Part of the art of picking a procedure is tailoring it to the patient. You have to be able to size up the patient (rather quickly too) and anticipate his or her post-op behavior. Although a certain procedure might look best on radiograph, will the patient be able to handle the post-op course? Will being in a cast for two months mean losing a job or going bankrupt? Will the fixation be stable enough that the patient doesn't mess it up in the first week because he is big and clumsy without any help at home to get up and down stairs? If the surgery is on the right foot, will your patient be able to find someone to drive her around for eight weeks since she won't be able to operate the accelerator pedal? Is the patient an aggro triathlete who is likely to push the limits of your intructions?
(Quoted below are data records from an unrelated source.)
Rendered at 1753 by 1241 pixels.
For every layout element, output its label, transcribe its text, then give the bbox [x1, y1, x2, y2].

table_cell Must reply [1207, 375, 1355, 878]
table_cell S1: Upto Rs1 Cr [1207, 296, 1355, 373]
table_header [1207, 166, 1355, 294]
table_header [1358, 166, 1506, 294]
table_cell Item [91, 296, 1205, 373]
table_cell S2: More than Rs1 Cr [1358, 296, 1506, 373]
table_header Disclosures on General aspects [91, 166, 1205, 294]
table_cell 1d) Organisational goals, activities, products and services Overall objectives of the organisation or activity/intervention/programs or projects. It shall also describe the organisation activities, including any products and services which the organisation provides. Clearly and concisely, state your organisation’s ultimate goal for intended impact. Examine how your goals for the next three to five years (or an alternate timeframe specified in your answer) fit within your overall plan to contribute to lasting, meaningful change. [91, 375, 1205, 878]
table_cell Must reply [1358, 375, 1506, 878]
Bunionectomies seem to go bad during the post-op period rather than on the table. Six weeks NWB in a cast sounds fine on paper but patients have a hard time with it. Crutches start hurting armpits, backs start aching, weightbearing leg starts hurting, transportation is difficult, basic hygiene is difficult. I like anything that eases recovery for the patient, if for no other reason to make them less likely to bugger up their surgery. In your pre-op discussion it would be wise to explain
very clearly the upcoming post-op course, so the patient can prepare for it. It's not good to have the patient suddenly realize on post-op day #2 that she can't drive to get to work, or to be told, "Oh yeah, you're going to need crutches for the next couple of months. I hope that's okay." It's better to prepare them for the worst rather than have them expecting the best case scenario.
As the old adage goes, "underpromise/overdeliver."
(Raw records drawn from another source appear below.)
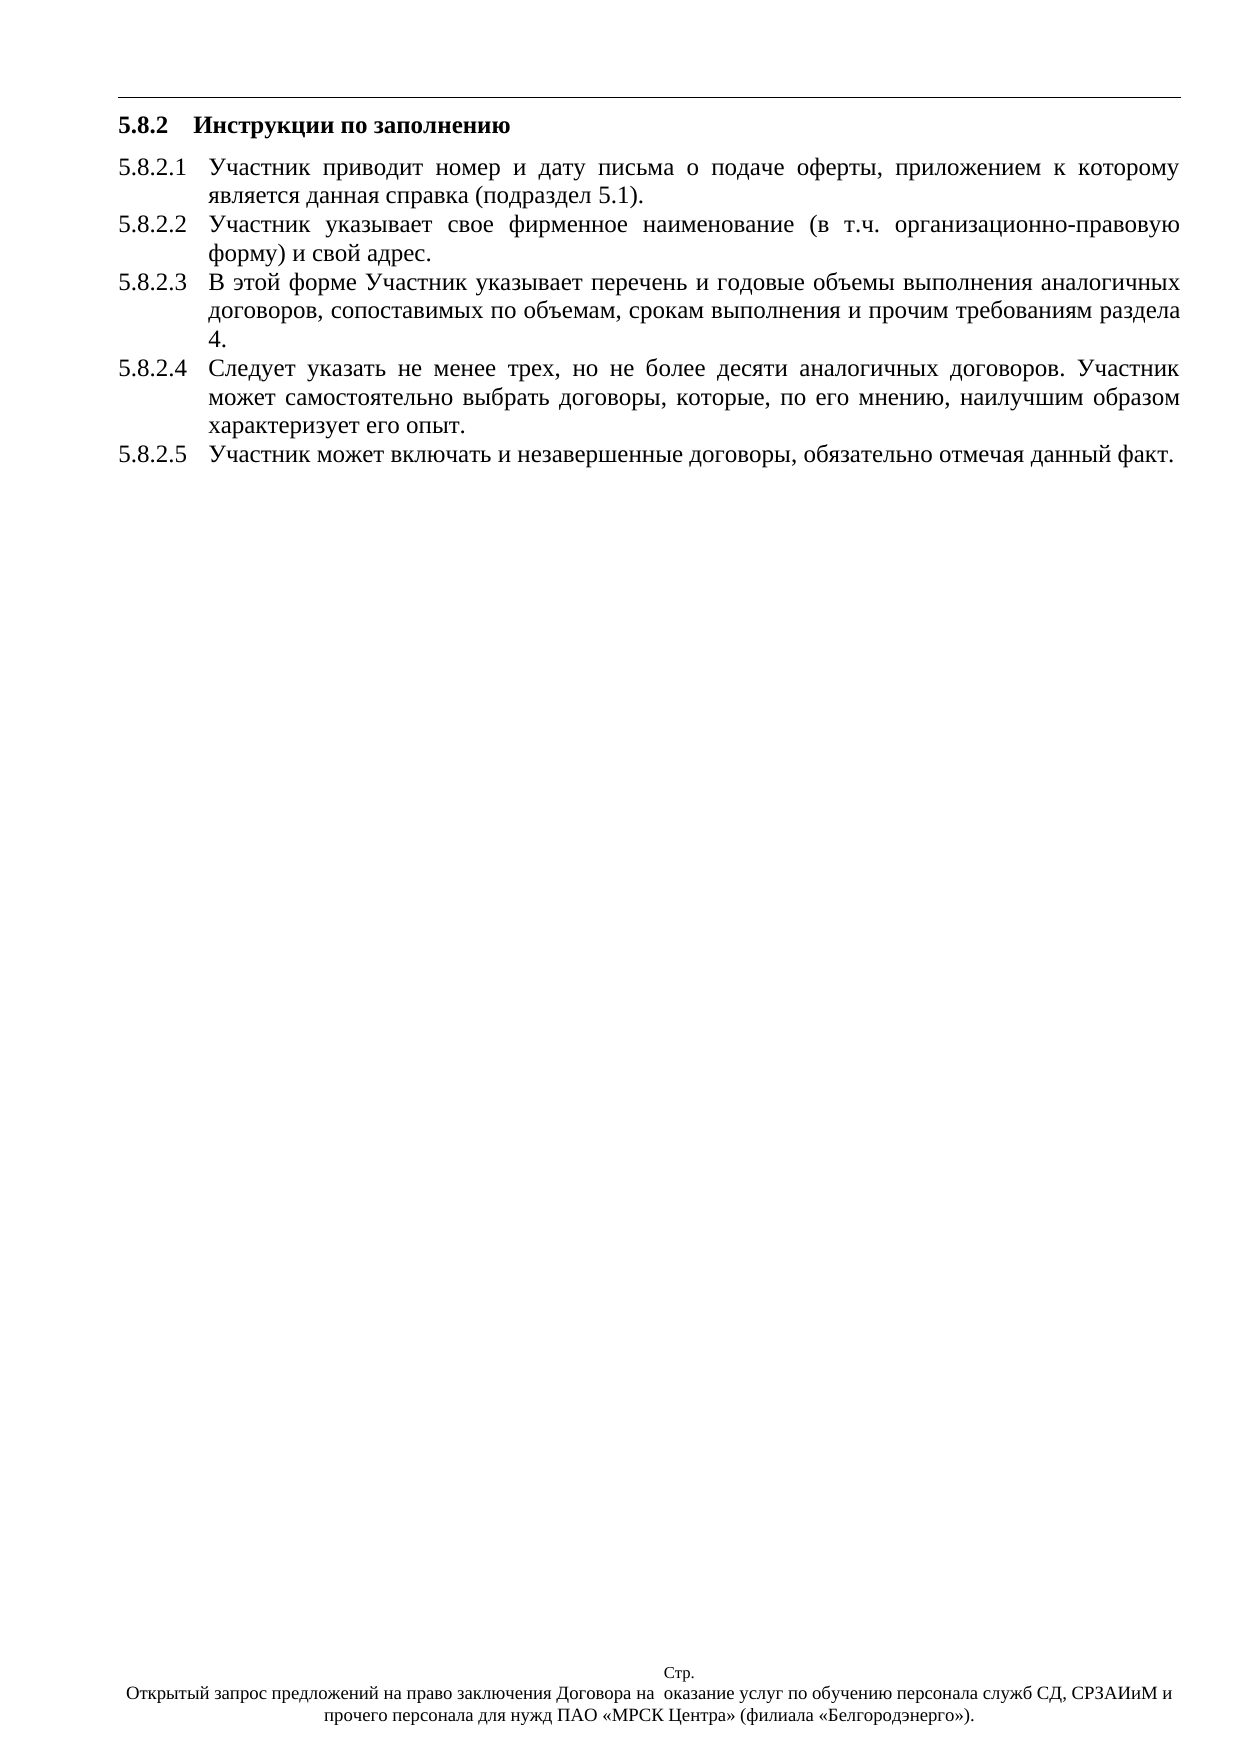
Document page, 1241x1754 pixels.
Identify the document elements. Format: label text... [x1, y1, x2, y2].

subtitle Инструкции по заполнению [118, 111, 1181, 139]
list Участник указывает свое фирменное наименование (в т.ч. организационно-правовую форму) и свой адрес. [118, 209, 1181, 267]
list Участник приводит номер и дату письма о подаче оферты, приложением к которому является данная справка (подраздел 5.1). [118, 152, 1181, 209]
list Участник может включать и незавершенные договоры, обязательно отмечая данный факт. [118, 439, 1181, 468]
list Следует указать не менее трех, но не более десяти аналогичных договоров. Участник может самостоятельно выбрать договоры, которые, по его мнению, наилучшим образом характеризует его опыт. [118, 353, 1181, 439]
list В этой форме Участник указывает перечень и годовые объемы выполнения аналогичных договоров, сопоставимых по объемам, срокам выполнения и прочим требованиям раздела 4. [118, 267, 1181, 353]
If the met is short put a graft in it
If the first met is short before you start surgery then you can plan for it.
However, if the 1st met is normal pre-op and then you suddenly realize intraoperatively that it looks too short after you've denuded the cartilage (for a Lapidus), then you could either harvest an autograft or use allograft. Either way will prolong the case unexpectedly and add potential graft-related morbidity so it's not an ideal situation. If you are trying to throw screws across graft, doing so can compromise the graft integrity. A mini-rail or locking plate would be nice in this case, and hopefully the O.R. has the hardware ready and sterile. If the hardware is not available and ready, then best of luck to you.
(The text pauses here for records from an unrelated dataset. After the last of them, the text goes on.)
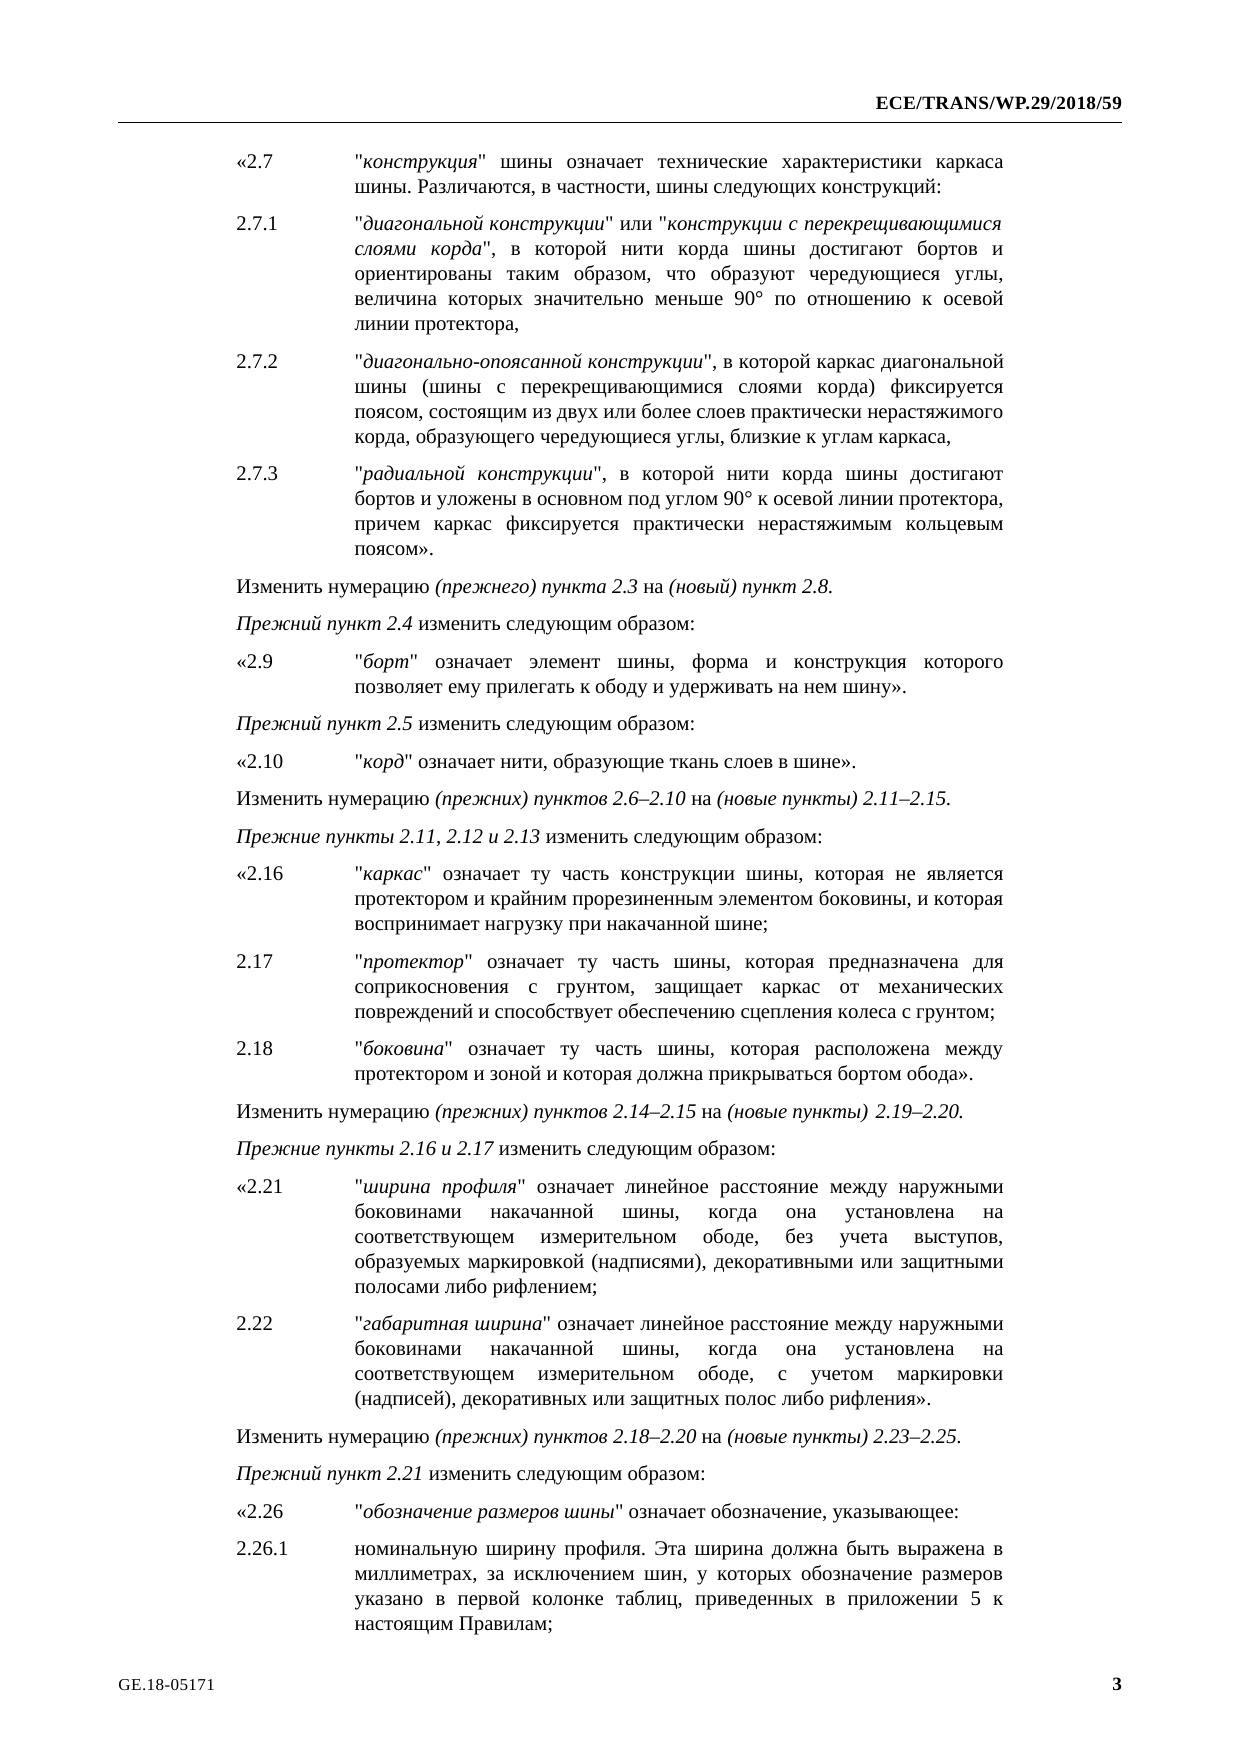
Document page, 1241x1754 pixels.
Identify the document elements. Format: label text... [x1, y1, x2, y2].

text «2.16 "каркас" означает ту часть конструкции шины, которая не является протектором и крайним прорезиненным элементом боковины, и которая воспринимает нагрузку при накачанной шине; [236, 860, 1004, 935]
text 2.7.3 "радиальной конструкции", в которой нити корда шины достигают бортов и уложены в основном под углом 90° к осевой линии протектора, причем каркас фиксируется практически нерастяжимым кольцевым поясом». [236, 460, 1004, 560]
text Прежний пункт 2.4 изменить следующим образом: [236, 610, 1004, 635]
text Изменить нумерацию (прежних) пунктов 2.18–2.20 на (новые пункты) 2.23–2.25. [236, 1423, 1004, 1448]
text 2.22 "габаритная ширина" означает линейное расстояние между наружными боковинами накачанной шины, когда она установлена на соответствующем измерительном ободе, с учетом маркировки (надписей), декоративных или защитных полос либо рифления». [236, 1310, 1004, 1410]
text «2.26 "обозначение размеров шины" означает обозначение, указывающее: [236, 1498, 1004, 1523]
text «2.7 "конструкция" шины означает технические характеристики каркаса шины. Различаются, в частности, шины следующих конструкций: [236, 148, 1004, 198]
text 2.18 "боковина" означает ту часть шины, которая расположена между протектором и зоной и которая должна прикрываться бортом обода». [236, 1035, 1004, 1085]
text Изменить нумерацию (прежних) пунктов 2.6–2.10 на (новые пункты) 2.11–2.15. [236, 785, 1004, 810]
text Прежние пункты 2.11, 2.12 и 2.13 изменить следующим образом: [236, 823, 1004, 848]
text «2.9 "борт" означает элемент шины, форма и конструкция которого позволяет ему прилегать к ободу и удерживать на нем шину». [236, 648, 1004, 698]
text 2.26.1 номинальную ширину профиля. Эта ширина должна быть выражена в миллиметрах, за исключением шин, у которых обозначение размеров указано в первой колонке таблиц, приведенных в приложении 5 к настоящим Правилам; [236, 1535, 1004, 1635]
text «2.10 "корд" означает нити, образующие ткань слоев в шине». [236, 748, 1004, 773]
text Изменить нумерацию (прежних) пунктов 2.14–2.15 на (новые пункты) 2.19–2.20. [236, 1098, 1004, 1123]
text Прежний пункт 2.5 изменить следующим образом: [236, 710, 1004, 735]
text Прежние пункты 2.16 и 2.17 изменить следующим образом: [236, 1135, 1004, 1160]
text 2.7.1 "диагональной конструкции" или "конструкции с перекрещивающимися слоями корда", в которой нити корда шины достигают бортов и ориентированы таким образом, что образуют чередующиеся углы, величина которых значительно меньше 90° по отношению к осевой линии протектора, [236, 210, 1004, 335]
text Изменить нумерацию (прежнего) пункта 2.3 на (новый) пункт 2.8. [236, 573, 1004, 598]
text 2.7.2 "диагонально-опоясанной конструкции", в которой каркас диагональной шины (шины с перекрещивающимися слоями корда) фиксируется поясом, состоящим из двух или более слоев практически нерастяжимого корда, образующего чередующиеся углы, близкие к углам каркаса, [236, 348, 1004, 448]
text «2.21 "ширина профиля" означает линейное расстояние между наружными боковинами накачанной шины, когда она установлена на соответствующем измерительном ободе, без учета выступов, образуемых маркировкой (надписями), декоративными или защитными полосами либо рифлением; [236, 1173, 1004, 1298]
text Прежний пункт 2.21 изменить следующим образом: [236, 1460, 1004, 1485]
text 2.17 "протектор" означает ту часть шины, которая предназначена для соприкосновения с грунтом, защищает каркас от механических повреждений и способствует обеспечению сцепления колеса с грунтом; [236, 948, 1004, 1023]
or do weils (or whatever shortening osteotomy you like) to the lesser mets as needed
If I understand krabmas' statement correctly, she suggested that to account for a short first met one could shorten the lesser mets to accomodate. If you just shortened one lesser met, you'd likely get transfer lesions. If you shortened
all of the lesser mets then you'd do five metatarsal osteotomies when the patient only needed one to begin with. The patient would also end up with one foot that is much smaller and fatter looking than the other, and would have a lifetime of miserable shoe-buying experiences ahead. If the first met is short then I wouldn't choose to shorten the lesser mets to accomodate. I'd instead try to lengthen the first met to form the appropriate parabola. Krabmas, did I misunderstand your suggestion?